La chute du texte établit un constat prosaïque : le cygne n'est qu'une oie gourmande. La fin éclaire d'un jour ironique l'autre faim, celle de l'oiseau pour les nuages. La brièveté de la formule contraste avec le rythme glissant de la première partie du texte : " Il engraisse comme une oie "

Le retour au prosaïsme donne un sens plein à l'appellation de poème en prose : c'est à la fois un texte d'images, de rythmes, de sonorités, mais aussi de réalité.

La désillusion : c'est le refus de l'illusion dont semble être victime le cygne lui-même : la quête de la beauté, de l'ineffable que sont les nuages. Le poète exerce contre lui-même son ironie puisqu'il a été capable, un moment, de croire au cygne mangeur de nuages.

Le titre des Histoires naturelles est le pluriel de celui de l'ouvrage de Buffon : Histoire naturelle. Mais Renard prend le contre-pied de son modèle qui déclarait que le cygne est " supérieur en tout à l'oie " et sait " se procurer une nourriture plus délicate et moins commune ". Toute noblesse est déniée à ce cygne qui ne vaut pas mieux que l'oie.

La tradition poétique : Les sonorités fluides, comme l'allitération en [s] au début du texte, se transforment : elles deviennent plus dures : "chaque fois qu'il plonge, il fouille du bec la vase nourrissante et ramène un ver. Il engraisse comme une oie.

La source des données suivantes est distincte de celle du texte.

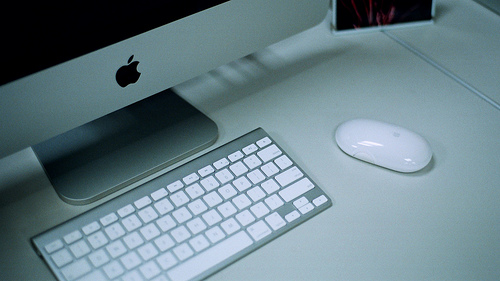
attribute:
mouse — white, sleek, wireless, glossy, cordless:
[334, 118, 433, 173]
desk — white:
[0, 1, 499, 280]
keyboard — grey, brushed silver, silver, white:
[31, 127, 332, 280]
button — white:
[256, 135, 272, 147]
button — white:
[274, 166, 305, 188]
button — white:
[215, 167, 234, 184]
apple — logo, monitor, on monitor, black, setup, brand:
[114, 54, 142, 88]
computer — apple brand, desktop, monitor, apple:
[0, 1, 331, 206]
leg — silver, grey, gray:
[32, 87, 219, 207]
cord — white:
[381, 28, 499, 109]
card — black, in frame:
[333, 0, 438, 34]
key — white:
[189, 199, 208, 213]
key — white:
[219, 201, 238, 217]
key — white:
[122, 215, 141, 230]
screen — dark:
[1, 2, 229, 89]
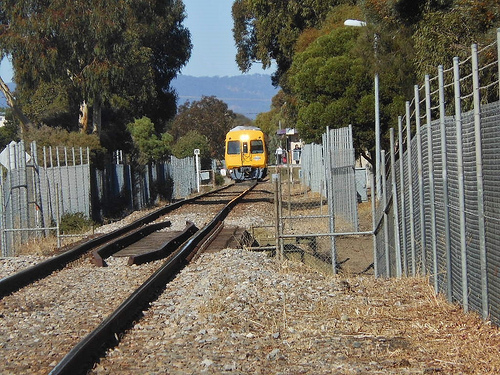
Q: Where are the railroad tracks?
A: In the ground.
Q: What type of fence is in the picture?
A: Chain link.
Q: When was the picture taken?
A: During the day.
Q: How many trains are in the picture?
A: One.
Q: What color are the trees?
A: Green.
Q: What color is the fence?
A: Silver.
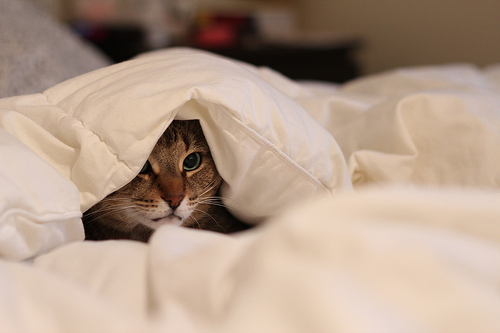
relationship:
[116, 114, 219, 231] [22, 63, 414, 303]
cat under the covers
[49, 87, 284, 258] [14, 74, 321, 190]
cat under covers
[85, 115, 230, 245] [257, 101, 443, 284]
cat hiding under blanket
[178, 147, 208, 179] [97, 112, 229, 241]
eye of cat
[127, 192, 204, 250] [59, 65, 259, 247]
mouth of cat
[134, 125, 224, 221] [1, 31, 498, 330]
cat under blanket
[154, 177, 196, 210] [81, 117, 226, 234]
nose on a cat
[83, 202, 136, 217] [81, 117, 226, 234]
whisker on a cat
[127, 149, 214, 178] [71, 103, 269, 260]
cat eyes of cat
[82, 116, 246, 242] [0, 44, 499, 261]
cat`s head poking out of blanket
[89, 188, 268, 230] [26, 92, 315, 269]
whiskers of cat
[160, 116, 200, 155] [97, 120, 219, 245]
stripes on head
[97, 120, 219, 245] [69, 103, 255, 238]
head of cat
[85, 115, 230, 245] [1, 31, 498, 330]
cat under blanket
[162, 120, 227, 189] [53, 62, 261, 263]
eye of cat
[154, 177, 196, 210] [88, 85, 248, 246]
nose of cat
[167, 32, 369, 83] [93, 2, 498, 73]
desk in background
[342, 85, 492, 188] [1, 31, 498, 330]
wrinkle in blanket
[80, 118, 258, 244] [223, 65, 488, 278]
cat in sheets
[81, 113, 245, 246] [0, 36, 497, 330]
cat under covers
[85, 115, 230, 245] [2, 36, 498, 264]
cat under covers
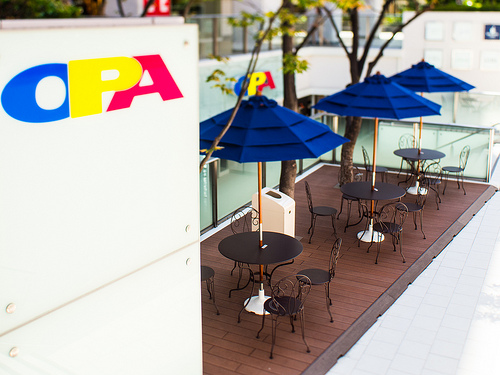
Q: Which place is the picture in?
A: It is at the patio.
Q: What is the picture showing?
A: It is showing a patio.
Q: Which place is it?
A: It is a patio.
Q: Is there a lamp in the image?
A: No, there are no lamps.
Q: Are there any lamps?
A: No, there are no lamps.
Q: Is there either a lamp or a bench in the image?
A: No, there are no lamps or benches.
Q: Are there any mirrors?
A: No, there are no mirrors.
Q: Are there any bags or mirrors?
A: No, there are no mirrors or bags.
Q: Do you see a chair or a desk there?
A: Yes, there is a chair.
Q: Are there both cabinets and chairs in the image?
A: No, there is a chair but no cabinets.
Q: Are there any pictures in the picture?
A: No, there are no pictures.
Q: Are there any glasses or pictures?
A: No, there are no pictures or glasses.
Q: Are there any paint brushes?
A: No, there are no paint brushes.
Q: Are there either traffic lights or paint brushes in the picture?
A: No, there are no paint brushes or traffic lights.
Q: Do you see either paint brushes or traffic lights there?
A: No, there are no paint brushes or traffic lights.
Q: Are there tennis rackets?
A: No, there are no tennis rackets.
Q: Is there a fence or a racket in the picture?
A: No, there are no rackets or fences.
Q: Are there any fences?
A: No, there are no fences.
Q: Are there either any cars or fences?
A: No, there are no fences or cars.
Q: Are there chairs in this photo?
A: Yes, there is a chair.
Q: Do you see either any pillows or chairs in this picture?
A: Yes, there is a chair.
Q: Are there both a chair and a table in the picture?
A: Yes, there are both a chair and a table.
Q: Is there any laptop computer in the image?
A: No, there are no laptops.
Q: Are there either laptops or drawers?
A: No, there are no laptops or drawers.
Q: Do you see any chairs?
A: Yes, there is a chair.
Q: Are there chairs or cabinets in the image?
A: Yes, there is a chair.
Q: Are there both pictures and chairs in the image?
A: No, there is a chair but no pictures.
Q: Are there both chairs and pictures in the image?
A: No, there is a chair but no pictures.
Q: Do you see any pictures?
A: No, there are no pictures.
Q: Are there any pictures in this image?
A: No, there are no pictures.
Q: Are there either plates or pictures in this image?
A: No, there are no pictures or plates.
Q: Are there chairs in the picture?
A: Yes, there is a chair.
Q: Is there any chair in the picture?
A: Yes, there is a chair.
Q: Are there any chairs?
A: Yes, there is a chair.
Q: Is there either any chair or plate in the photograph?
A: Yes, there is a chair.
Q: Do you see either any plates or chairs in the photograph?
A: Yes, there is a chair.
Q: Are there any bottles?
A: No, there are no bottles.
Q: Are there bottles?
A: No, there are no bottles.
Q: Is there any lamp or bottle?
A: No, there are no bottles or lamps.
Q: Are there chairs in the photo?
A: Yes, there is a chair.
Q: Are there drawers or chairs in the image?
A: Yes, there is a chair.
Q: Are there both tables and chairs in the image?
A: Yes, there are both a chair and a table.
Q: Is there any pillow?
A: No, there are no pillows.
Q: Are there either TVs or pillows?
A: No, there are no pillows or tvs.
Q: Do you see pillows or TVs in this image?
A: No, there are no pillows or tvs.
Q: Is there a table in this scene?
A: Yes, there is a table.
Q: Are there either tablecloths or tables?
A: Yes, there is a table.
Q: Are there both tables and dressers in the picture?
A: No, there is a table but no dressers.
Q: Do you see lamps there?
A: No, there are no lamps.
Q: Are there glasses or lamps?
A: No, there are no lamps or glasses.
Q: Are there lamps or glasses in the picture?
A: No, there are no lamps or glasses.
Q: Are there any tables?
A: Yes, there is a table.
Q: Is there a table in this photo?
A: Yes, there is a table.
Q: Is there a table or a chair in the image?
A: Yes, there is a table.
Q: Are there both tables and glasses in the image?
A: No, there is a table but no glasses.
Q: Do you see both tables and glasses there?
A: No, there is a table but no glasses.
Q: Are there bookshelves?
A: No, there are no bookshelves.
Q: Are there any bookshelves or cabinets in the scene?
A: No, there are no bookshelves or cabinets.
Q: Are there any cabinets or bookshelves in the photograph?
A: No, there are no bookshelves or cabinets.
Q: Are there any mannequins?
A: No, there are no mannequins.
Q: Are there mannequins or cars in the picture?
A: No, there are no mannequins or cars.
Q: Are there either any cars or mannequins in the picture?
A: No, there are no mannequins or cars.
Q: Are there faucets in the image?
A: No, there are no faucets.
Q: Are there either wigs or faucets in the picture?
A: No, there are no faucets or wigs.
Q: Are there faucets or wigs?
A: No, there are no faucets or wigs.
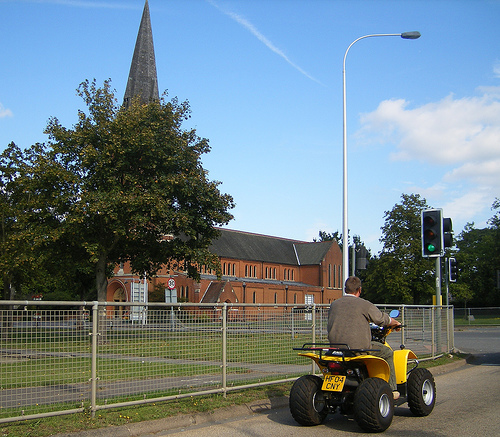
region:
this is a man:
[323, 262, 390, 350]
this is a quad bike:
[320, 351, 421, 416]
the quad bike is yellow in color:
[322, 344, 412, 378]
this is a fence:
[182, 302, 248, 384]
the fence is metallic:
[129, 310, 238, 398]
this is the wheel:
[353, 380, 395, 425]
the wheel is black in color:
[357, 377, 399, 426]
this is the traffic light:
[422, 206, 449, 256]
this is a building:
[242, 237, 311, 294]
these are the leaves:
[78, 127, 213, 234]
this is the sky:
[203, 34, 276, 154]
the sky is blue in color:
[234, 68, 297, 163]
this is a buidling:
[219, 223, 326, 280]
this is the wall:
[251, 267, 289, 300]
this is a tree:
[54, 127, 156, 250]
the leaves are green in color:
[108, 140, 163, 193]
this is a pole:
[336, 76, 354, 248]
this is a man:
[324, 282, 375, 350]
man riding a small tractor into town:
[289, 277, 434, 429]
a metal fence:
[1, 304, 453, 421]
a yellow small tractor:
[292, 309, 436, 430]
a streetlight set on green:
[423, 207, 440, 254]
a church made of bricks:
[106, 224, 345, 324]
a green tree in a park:
[3, 78, 235, 340]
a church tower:
[123, 2, 162, 109]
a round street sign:
[166, 278, 178, 290]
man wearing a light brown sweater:
[328, 294, 388, 351]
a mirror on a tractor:
[388, 308, 400, 320]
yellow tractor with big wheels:
[296, 349, 436, 413]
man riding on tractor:
[281, 285, 418, 435]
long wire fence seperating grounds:
[7, 310, 289, 405]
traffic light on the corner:
[408, 210, 448, 267]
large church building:
[110, 239, 327, 319]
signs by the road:
[163, 278, 184, 330]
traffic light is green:
[413, 209, 441, 269]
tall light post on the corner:
[318, 4, 419, 299]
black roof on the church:
[221, 227, 324, 273]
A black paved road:
[99, 301, 496, 428]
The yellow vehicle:
[286, 332, 458, 428]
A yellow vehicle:
[280, 330, 440, 434]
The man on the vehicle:
[314, 269, 424, 396]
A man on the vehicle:
[319, 278, 414, 372]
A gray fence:
[1, 280, 452, 414]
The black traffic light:
[407, 198, 450, 262]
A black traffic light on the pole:
[409, 200, 452, 267]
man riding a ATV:
[278, 263, 432, 433]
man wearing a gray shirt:
[319, 297, 379, 352]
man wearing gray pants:
[366, 337, 401, 390]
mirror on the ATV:
[385, 305, 402, 320]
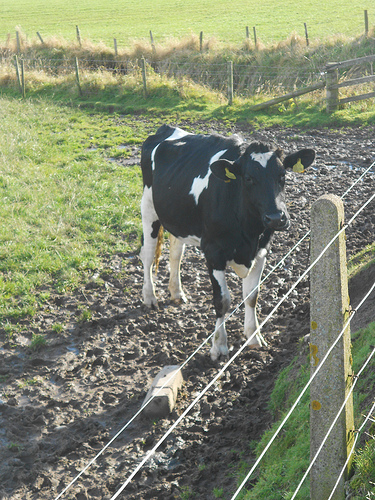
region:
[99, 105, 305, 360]
This is a cow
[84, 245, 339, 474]
A fence for the cow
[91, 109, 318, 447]
This cow is black and white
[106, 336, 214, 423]
A plank of wood on the ground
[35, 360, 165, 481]
The ground is dirty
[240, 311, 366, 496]
Grass is near the fence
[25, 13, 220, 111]
Hay by the fence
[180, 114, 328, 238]
The cow is looking foward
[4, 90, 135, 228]
The grass has not been cut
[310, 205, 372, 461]
Wires sticking out of the fence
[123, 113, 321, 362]
Cow inside a barnyard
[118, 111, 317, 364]
Cow is black and white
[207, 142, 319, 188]
Ears are round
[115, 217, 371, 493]
Wires are metal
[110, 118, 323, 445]
Cow stand on the mud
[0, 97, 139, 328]
Barnyard has patch green grass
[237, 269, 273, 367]
Leg is white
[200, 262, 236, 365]
Leg is white and black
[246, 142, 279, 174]
White spot on head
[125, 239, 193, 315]
Back legs are white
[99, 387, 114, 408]
a step in the mud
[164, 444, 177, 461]
a step in the mud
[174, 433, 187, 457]
a step in the mud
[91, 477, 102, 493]
a step in the mud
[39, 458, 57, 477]
a step in the mud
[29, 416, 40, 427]
a step in the mud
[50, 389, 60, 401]
a step in the mud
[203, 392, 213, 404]
a step in the mud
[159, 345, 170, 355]
a step in the mud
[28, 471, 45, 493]
a step in the mud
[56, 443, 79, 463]
a step in the mud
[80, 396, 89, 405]
a step in the mud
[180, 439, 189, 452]
a step in the mud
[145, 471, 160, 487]
a step in the mud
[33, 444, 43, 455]
a step in the mud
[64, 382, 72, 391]
a step in the mud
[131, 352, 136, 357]
a step in the mud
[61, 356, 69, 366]
a step in the mud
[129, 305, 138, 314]
a step in the mud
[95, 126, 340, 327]
a black and white cow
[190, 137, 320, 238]
a cow with yellow tags attached to its ears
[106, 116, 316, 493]
a cow standing in the mud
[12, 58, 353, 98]
a wire fence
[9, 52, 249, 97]
wooden fence post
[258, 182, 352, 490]
a concrete fence post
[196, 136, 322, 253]
a cow eating grass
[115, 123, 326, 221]
the back bone of a cow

Par la comparaison triviale s'insinue le refus d'esthétique : le cygne, animal favori de la littérature et de la mythologie, oiseau d'Apollon (dieu de la poésie), est aussi, par sa couleur, l'expression de la pureté. Or ici, le beau sujet devient observation sans complaisance d'attitudes purement animales: "chaque fois qu'il plonge... ramène un ver ".

 

 

Renard voulait une poétique " en morceaux, en petits morceaux, en tout petits morceaux ". Ce texte, court, composé par petites touches, semble d'abord pousser l'observation jusqu'à la préciosité. Mais l'humour du poète nous ramène au maillon réel d'un bestiaire qui sait distinguer rêverie poétique et spécificité authentique d'un animal. La structure du recueil, qui commence sur l'ouverture de la chasse et se clôt sur sa fermeture, fait du poète un chasseur... d'images.